Heat the oven to 200C/400F/gas mark 6. Place the beetroot in a small roasting pan with 125ml of water. Cover and cook for about 1 hour, until tender when pierced with a fork. Set aside to cool.
Peel and cut the beetroot into small dices. Transfer to a bowl and add half the coriander stem, mustard and red onion. Add half the lemon juice and 1½ tbsp oil. Mix well and season to taste. Cover and refrigerate.
Combine the salmon and the remaining coriander stem and red onions in a bowl. Add the parsley, and the remaining mustard, lemon juice and olive oil, season to taste. Mix well, cover and chill.

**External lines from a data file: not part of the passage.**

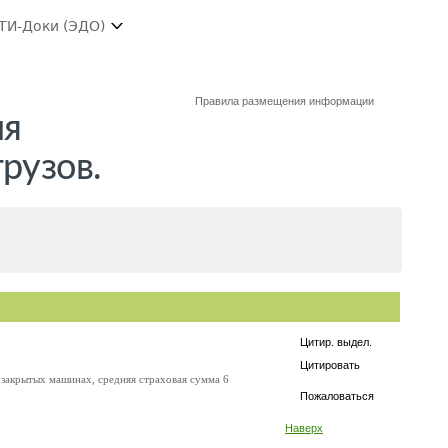
ТИ-Доки (ЭДО)
Правила размещения информации
ля
рузов.
Цитир. выдел.
Цитировать
в закрытых машинах, средняя страховая сумма 6
Пожаловаться
Наверх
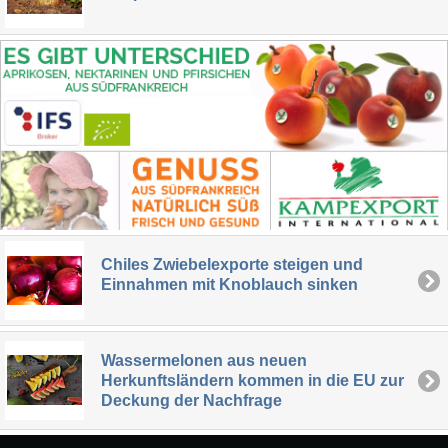
Chiles Zwiebelexporte steigen und
Einnahmen mit Knoblauch sinken
Wassermelonen aus neuen
Herkunftsländern kommen in die EU zur
Deckung der Nachfrage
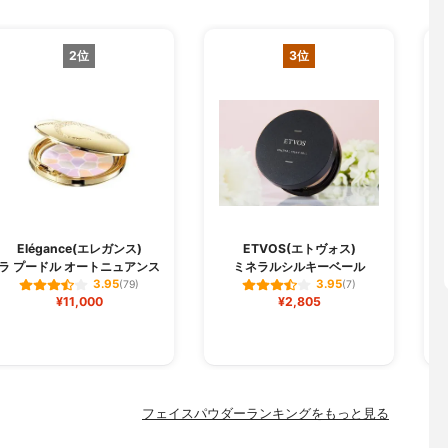
2位
3位
O
Elégance(エレガンス)
ETVOS(エトヴォス)
ラ プードル オートニュアンス
ミネラルシルキーベール
3.95
3.95
(79)
(7)
¥11,000
¥2,805
フェイスパウダーランキングをもっと見る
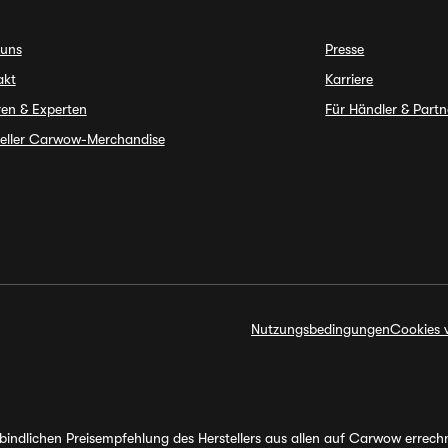
 uns
Presse
akt
Karriere
en & Experten
Für Händler & Partn
ieller Carwow-Merchandise
Nutzungsbedingungen
Cookies 
erbindlichen Preisempfehlung des Herstellers aus allen auf Carwow errec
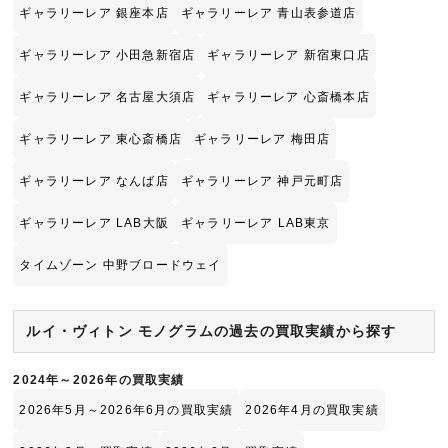
ギャラリーレア 銀座本店
ギャラリーレア 青山表参道店
ギャラリーレア 小田急新宿店
ギャラリーレア 新宿東口店
ギャラリーレア 名古屋大須店
ギャラリーレア 心斎橋本店
ギャラリーレア 東心斎橋店
ギャラリーレア 梅田店
ギャラリーレア なんば店
ギャラリーレア 神戸元町店
ギャラリーレア LAB大阪
ギャラリーレア LAB東京
タイムゾーン 中野ブロードウェイ
ルイ・ヴィトン モノグラムの過去の買取実績から探す
2024年～2026年の買取実績
2026年5月～2026年6月の買取実績
2026年4月の買取実績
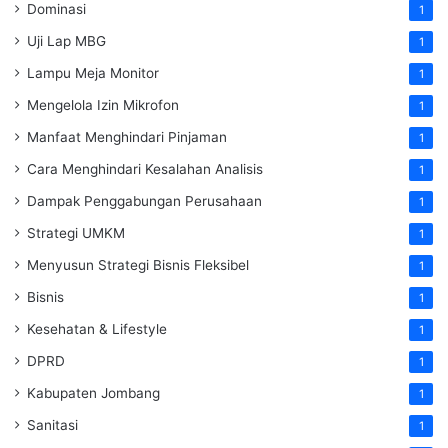
Dominasi
1
Uji Lap MBG
1
Lampu Meja Monitor
1
Mengelola Izin Mikrofon
1
Manfaat Menghindari Pinjaman
1
Cara Menghindari Kesalahan Analisis
1
Dampak Penggabungan Perusahaan
1
Strategi UMKM
1
Menyusun Strategi Bisnis Fleksibel
1
Bisnis
1
Kesehatan & Lifestyle
1
DPRD
1
Kabupaten Jombang
1
Sanitasi
1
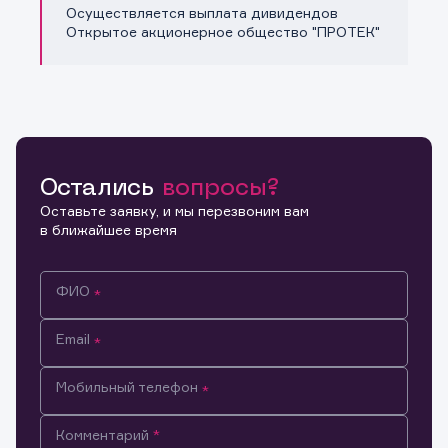
Осуществляется выплата дивидендов
Открытое акционерное общество "ПРОТЕК"
Остались
вопросы?
Оставьте заявку, и мы перезвоним вам
в ближайшее время
ФИО
Email
Мобильный телефон
Информация предназначена только для клиентов,
Комментарий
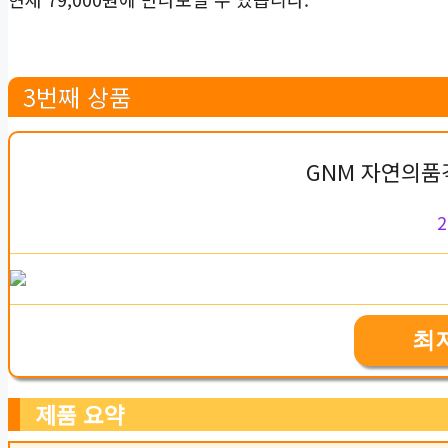
3번째 상품
GNM 자연의품
2
최
제품 요약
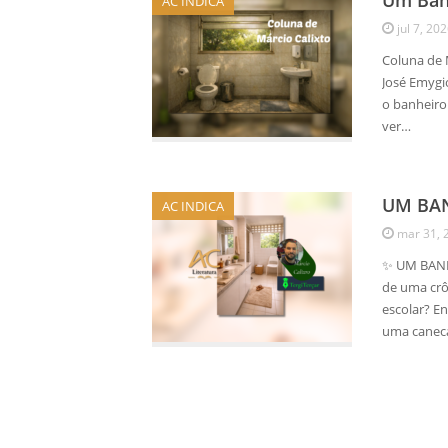
Um Banh
AC INDICA
jul 7, 20
Coluna de 
José Emygi
o banheiro
ver…
UM BA
AC INDICA
mar 31, 
✨ UM BANHE
de uma crô
escolar? En
uma caneca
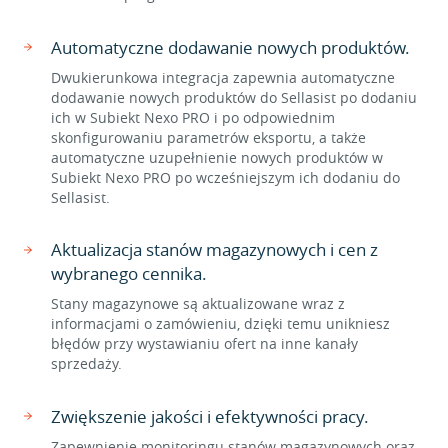
Automatyczne dodawanie nowych produktów.
Dwukierunkowa integracja zapewnia automatyczne
dodawanie nowych produktów do Sellasist po dodaniu
ich w Subiekt Nexo PRO i po odpowiednim
skonfigurowaniu parametrów eksportu, a także
automatyczne uzupełnienie nowych produktów w
Subiekt Nexo PRO po wcześniejszym ich dodaniu do
Sellasist.
Aktualizacja stanów magazynowych i cen z
wybranego cennika.
Stany magazynowe są aktualizowane wraz z
informacjami o zamówieniu, dzięki temu unikniesz
błędów przy wystawianiu ofert na inne kanały
sprzedaży.
Zwiększenie jakości i efektywności pracy.
Zapewnienie monitoringu stanów magazynowych oraz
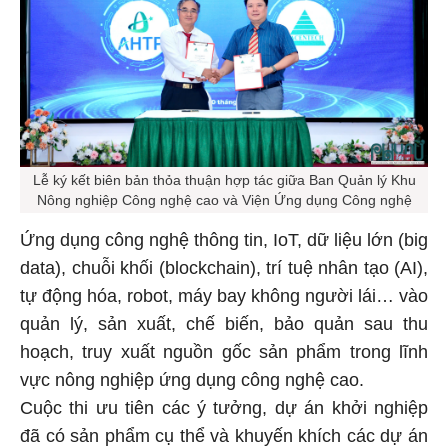
Lễ ký kết biên bản thỏa thuận hợp tác giữa Ban Quản lý Khu
Nông nghiệp Công nghệ cao và Viện Ứng dụng Công nghệ
Ứng dụng công nghệ thông tin, IoT, dữ liệu lớn (big
data), chuỗi khối (blockchain), trí tuệ nhân tạo (AI),
tự động hóa, robot, máy bay không người lái… vào
quản lý, sản xuất, chế biến, bảo quản sau thu
hoạch, truy xuất nguồn gốc sản phẩm trong lĩnh
vực nông nghiệp ứng dụng công nghệ cao.
Cuộc thi ưu tiên các ý tưởng, dự án khởi nghiệp
đã có sản phẩm cụ thể và khuyến khích các dự án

Cut the avocado in half, carefully remove the stone and use a large spoon to remove the skin. Dice into 0.5cm chunks, place in a small bowl and drizzle with lemon juice and a pinch of salt.
Curry leaf-olive oil:
Flash fry the curry leaves, allow to cool on kitchen paper and transfer to a blender along with olive oil and salt and blitz. Transfer into a squeeze bottle.
To finish: To serve, take four 8cm baking rings and place them on your serving plates. Put the diced avocado in the bottom of each ring, then top with an even layer of beetroot, then top with an even layer of salmon tartare. Pat gently to compress. Remove the rings, and garnish with micro cress and a drizzle of curry leaf-olive oil.